Collected data entries:
^^^^^^^^^^^^^^^^

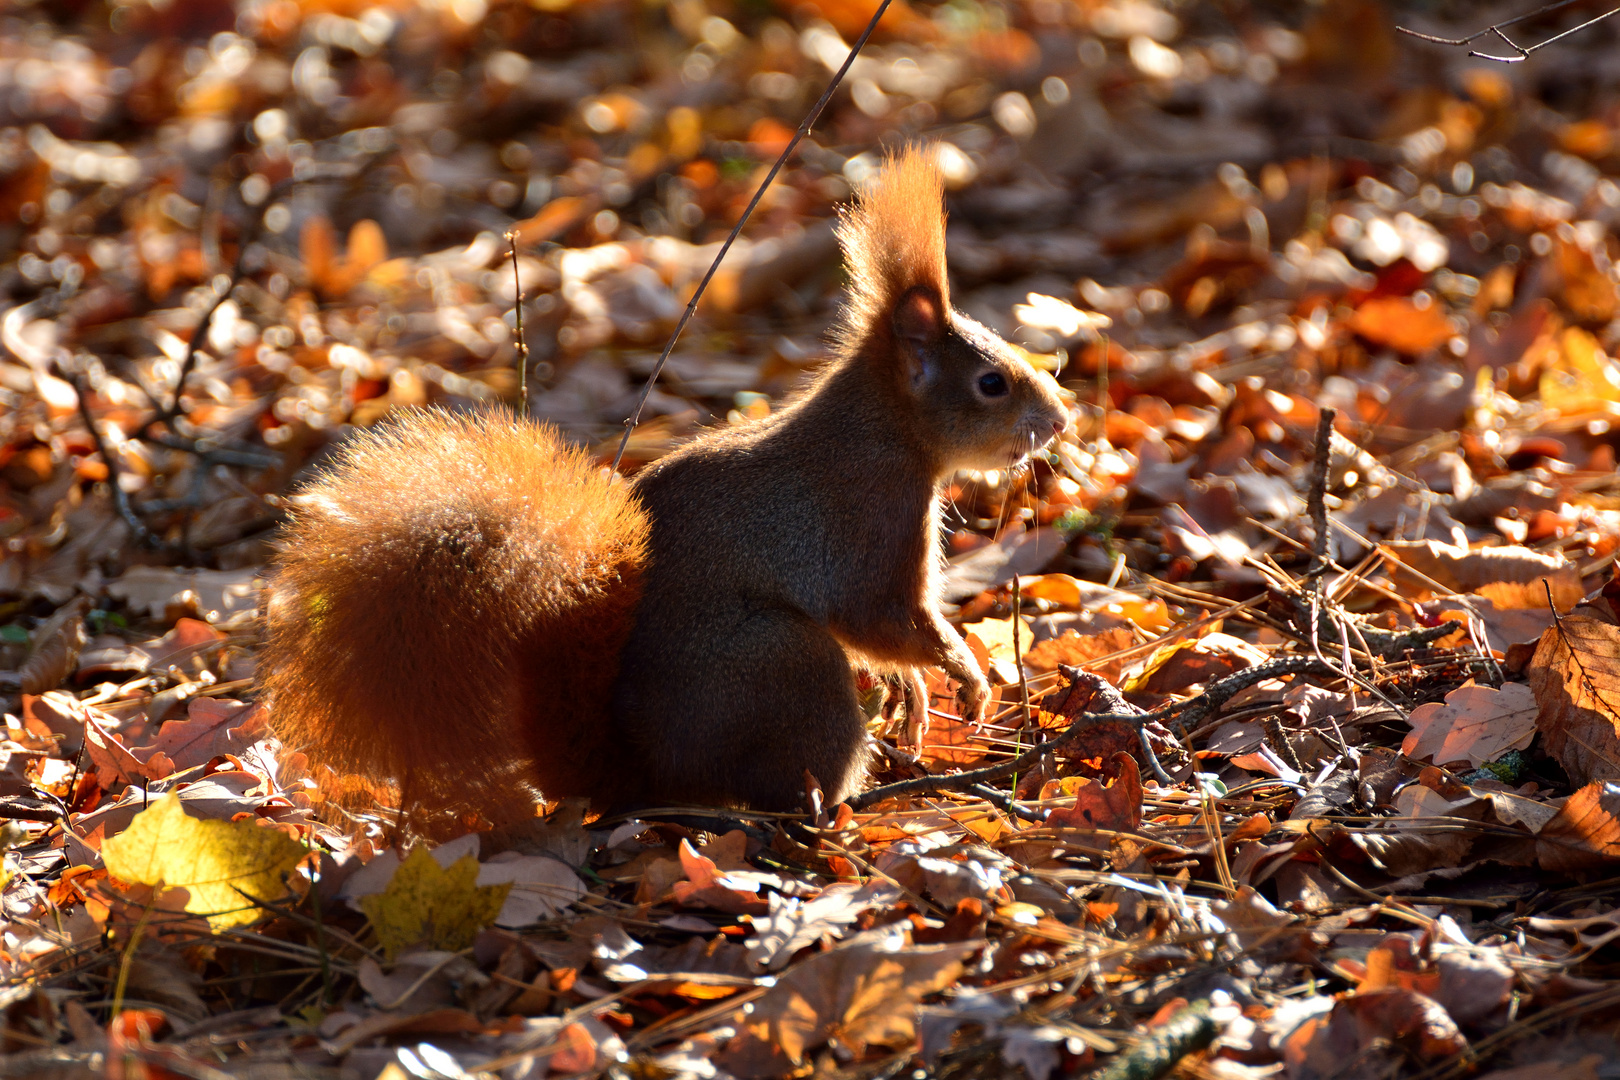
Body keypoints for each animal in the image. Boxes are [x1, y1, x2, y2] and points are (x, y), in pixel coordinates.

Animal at [259, 149, 1069, 829]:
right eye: (992, 383)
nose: (1060, 420)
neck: (888, 429)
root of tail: (638, 775)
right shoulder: (870, 520)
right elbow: (882, 620)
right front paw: (966, 679)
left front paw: (917, 696)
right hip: (780, 662)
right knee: (786, 783)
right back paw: (839, 807)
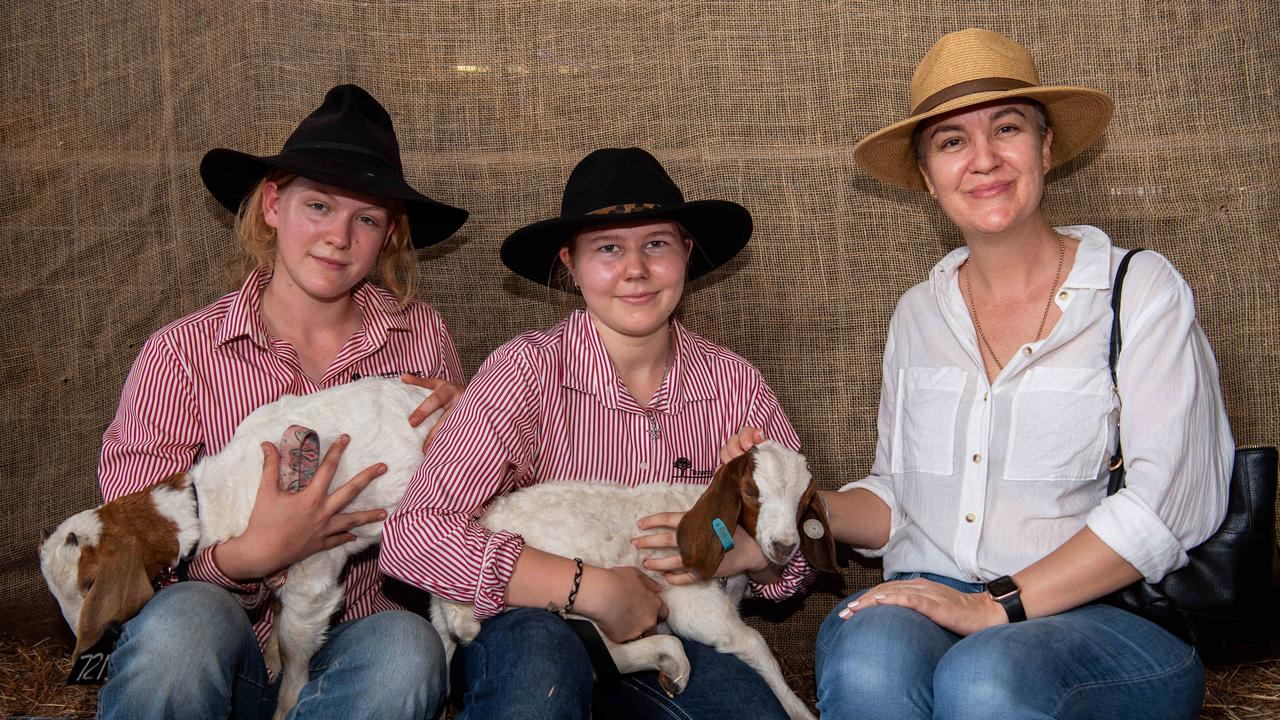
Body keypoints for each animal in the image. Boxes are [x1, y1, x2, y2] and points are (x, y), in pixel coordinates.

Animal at [40, 376, 440, 717]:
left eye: (87, 584)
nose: (80, 640)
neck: (206, 503)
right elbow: (277, 620)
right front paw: (271, 660)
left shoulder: (313, 576)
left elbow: (295, 648)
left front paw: (283, 705)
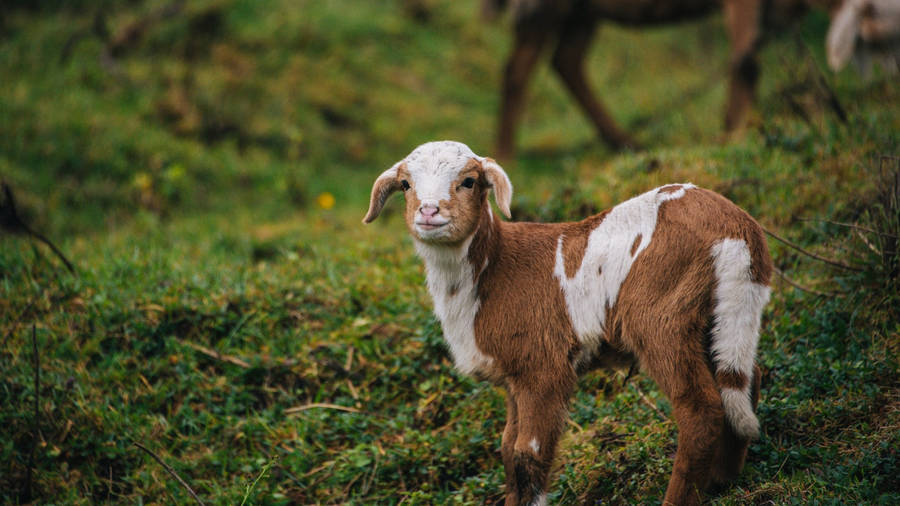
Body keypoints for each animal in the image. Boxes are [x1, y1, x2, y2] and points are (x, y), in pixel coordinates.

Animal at [364, 140, 773, 505]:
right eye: (406, 185)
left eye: (468, 181)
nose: (429, 212)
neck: (493, 269)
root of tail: (735, 230)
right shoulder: (514, 376)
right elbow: (508, 449)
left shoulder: (543, 367)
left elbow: (529, 453)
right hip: (726, 316)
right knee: (744, 382)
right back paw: (723, 481)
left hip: (663, 315)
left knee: (700, 409)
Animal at [485, 0, 890, 160]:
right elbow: (745, 61)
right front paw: (734, 136)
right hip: (544, 6)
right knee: (518, 69)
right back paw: (505, 153)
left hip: (582, 9)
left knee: (566, 60)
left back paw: (625, 141)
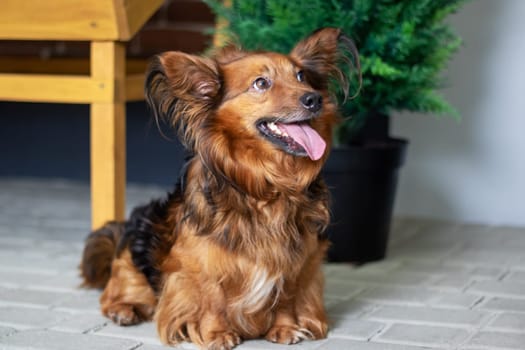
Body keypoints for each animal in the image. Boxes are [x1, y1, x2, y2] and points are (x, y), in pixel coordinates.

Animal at [80, 28, 358, 350]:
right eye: (261, 83)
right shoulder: (200, 260)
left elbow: (287, 295)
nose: (314, 98)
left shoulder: (298, 258)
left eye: (301, 77)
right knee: (118, 290)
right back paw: (124, 309)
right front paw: (216, 334)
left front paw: (285, 328)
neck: (266, 187)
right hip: (136, 248)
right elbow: (212, 297)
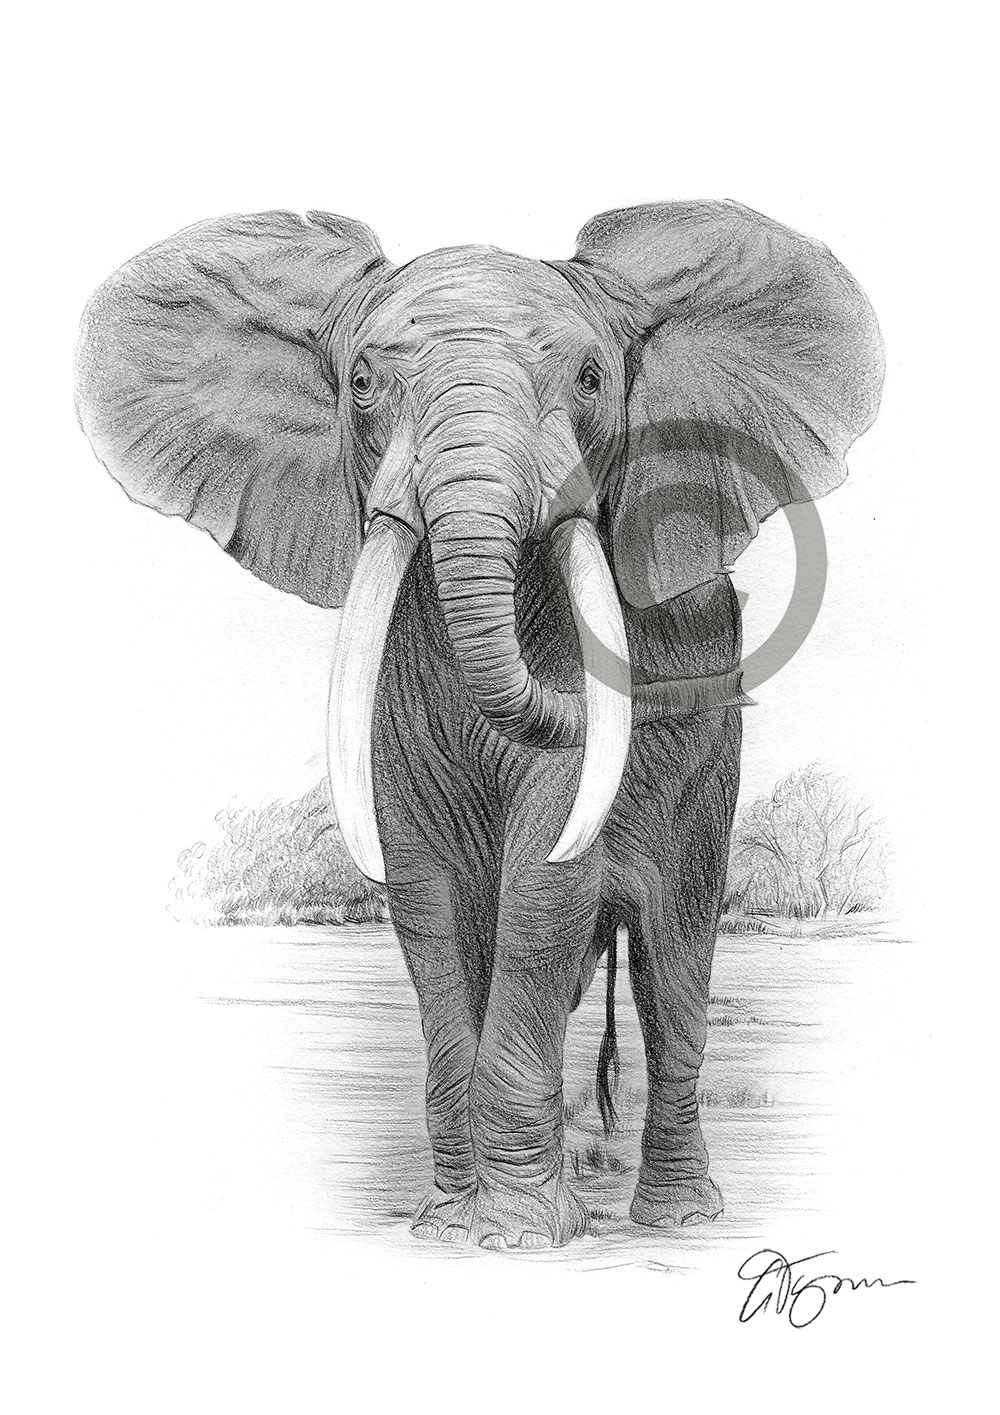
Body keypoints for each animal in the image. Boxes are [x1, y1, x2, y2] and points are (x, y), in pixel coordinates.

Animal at [75, 201, 883, 1250]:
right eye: (363, 382)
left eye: (590, 379)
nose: (666, 688)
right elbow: (422, 885)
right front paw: (447, 1224)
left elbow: (545, 876)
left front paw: (517, 1238)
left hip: (712, 779)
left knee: (674, 962)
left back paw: (676, 1218)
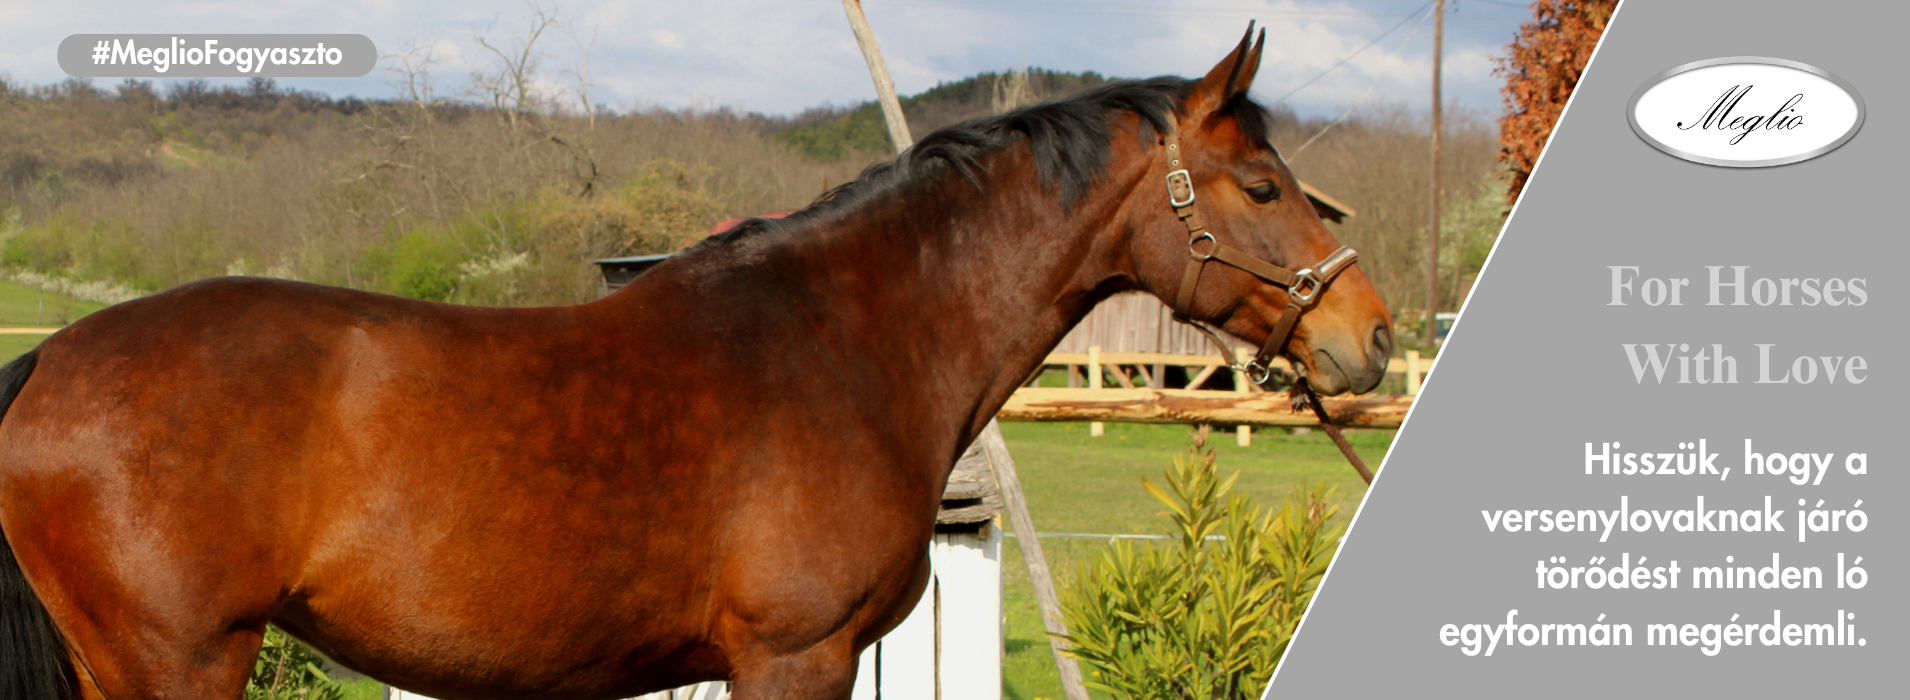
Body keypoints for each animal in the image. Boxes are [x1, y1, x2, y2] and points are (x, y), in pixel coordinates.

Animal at [0, 28, 1392, 700]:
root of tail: (51, 364)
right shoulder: (795, 656)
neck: (852, 341)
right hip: (180, 661)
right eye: (1261, 185)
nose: (1369, 334)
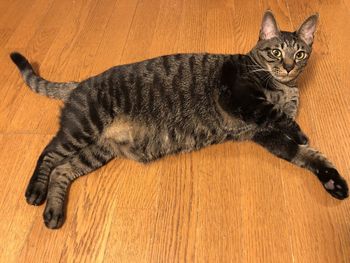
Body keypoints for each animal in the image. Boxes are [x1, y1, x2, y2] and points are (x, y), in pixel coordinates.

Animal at [10, 10, 348, 229]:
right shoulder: (240, 98)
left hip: (97, 150)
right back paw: (35, 192)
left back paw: (53, 213)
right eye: (276, 52)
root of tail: (79, 83)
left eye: (300, 54)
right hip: (83, 127)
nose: (289, 67)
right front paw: (300, 131)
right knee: (48, 154)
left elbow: (306, 155)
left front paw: (333, 180)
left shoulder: (265, 135)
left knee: (63, 169)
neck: (284, 87)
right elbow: (280, 118)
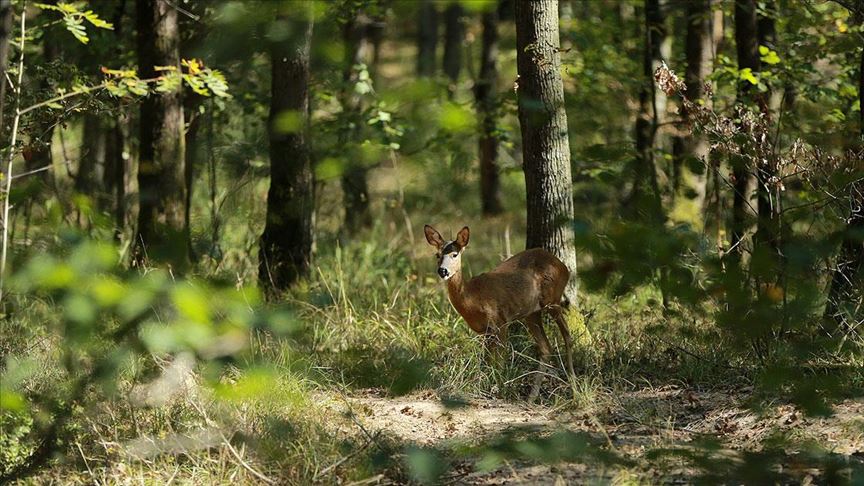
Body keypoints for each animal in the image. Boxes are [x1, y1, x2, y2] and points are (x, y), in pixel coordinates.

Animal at [424, 225, 572, 398]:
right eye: (437, 255)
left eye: (455, 254)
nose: (443, 271)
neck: (472, 298)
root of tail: (563, 266)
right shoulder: (486, 331)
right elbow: (487, 361)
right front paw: (485, 388)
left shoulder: (500, 321)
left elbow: (500, 360)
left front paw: (500, 391)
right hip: (531, 313)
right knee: (546, 347)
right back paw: (531, 397)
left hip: (553, 299)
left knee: (567, 335)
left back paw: (573, 383)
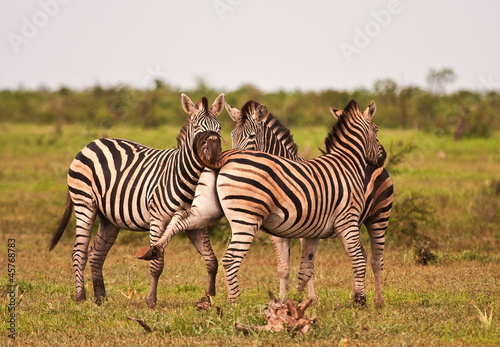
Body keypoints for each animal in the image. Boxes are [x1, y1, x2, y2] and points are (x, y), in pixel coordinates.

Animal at [48, 93, 225, 310]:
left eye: (219, 128)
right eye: (197, 127)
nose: (214, 153)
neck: (183, 176)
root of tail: (92, 144)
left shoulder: (195, 223)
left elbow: (211, 260)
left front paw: (208, 299)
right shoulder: (158, 218)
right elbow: (157, 263)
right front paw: (151, 302)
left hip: (109, 217)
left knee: (96, 253)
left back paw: (101, 299)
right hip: (84, 204)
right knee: (79, 252)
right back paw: (81, 297)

^^^^^^^^^^^^^^^^

ASSIGNMENT:
Go to the line that contains "left eye: (590, 379)" and copy exactly from there through the last line of the records above, both included. Omit pictures.

THE COMPLETED TASK:
left eye: (590, 379)
nose: (666, 688)
right elbow: (422, 885)
right front paw: (447, 1224)
left elbow: (545, 876)
left front paw: (517, 1238)
left hip: (712, 779)
left knee: (674, 962)
left back paw: (676, 1218)
Body keypoints for each animal in the image. Boxes are [x1, y1, x2, y2] and points are (x, y), in pixel coordinates.

Animal at [0, 28, 1392, 700]:
root of tail: (51, 364)
right shoulder: (795, 656)
neck: (852, 341)
right hip: (180, 661)
right eye: (1261, 185)
nose: (1369, 334)
Body keypoints for each animal in the image. Boxes are [x1, y1, x2, y2] and points are (x, y), in pixel coordinates.

Animal at [10, 10, 348, 229]:
right shoulder: (240, 98)
left hip: (97, 150)
right back paw: (35, 192)
left back paw: (53, 213)
right eye: (276, 52)
root of tail: (79, 83)
left eye: (300, 54)
right hip: (83, 127)
nose: (289, 67)
right front paw: (300, 131)
right knee: (48, 154)
left elbow: (306, 155)
left front paw: (333, 180)
left shoulder: (265, 135)
left knee: (63, 169)
neck: (284, 87)
right elbow: (280, 118)
Body keypoints for each animal in the image. Boxes are [x1, y1, x2, y2] and points are (x, y), in pixel coordinates.

Animal at [424, 225, 572, 398]:
right eye: (437, 255)
left eye: (455, 254)
nose: (443, 271)
neck: (472, 298)
root of tail: (563, 266)
right shoulder: (486, 331)
right elbow: (487, 361)
right front paw: (485, 388)
left shoulder: (500, 321)
left elbow: (500, 360)
left front paw: (500, 391)
right hip: (531, 313)
right knee: (546, 347)
right back paw: (531, 397)
left hip: (553, 299)
left knee: (567, 335)
left back paw: (573, 383)
Body keypoints for each animal in the image. Boxes are [x1, y1, x2, y2] and points are (x, y), in pixel coordinates.

Animal at [48, 93, 225, 310]:
left eye: (219, 128)
right eye: (197, 127)
nose: (214, 153)
neck: (183, 176)
root of tail: (92, 144)
left shoulder: (195, 223)
left elbow: (211, 260)
left front paw: (208, 299)
right shoulder: (158, 218)
right elbow: (157, 263)
right front paw: (151, 302)
left hip: (109, 217)
left knee: (96, 253)
left back paw: (101, 299)
right hip: (84, 204)
right knee: (79, 252)
right back paw: (81, 297)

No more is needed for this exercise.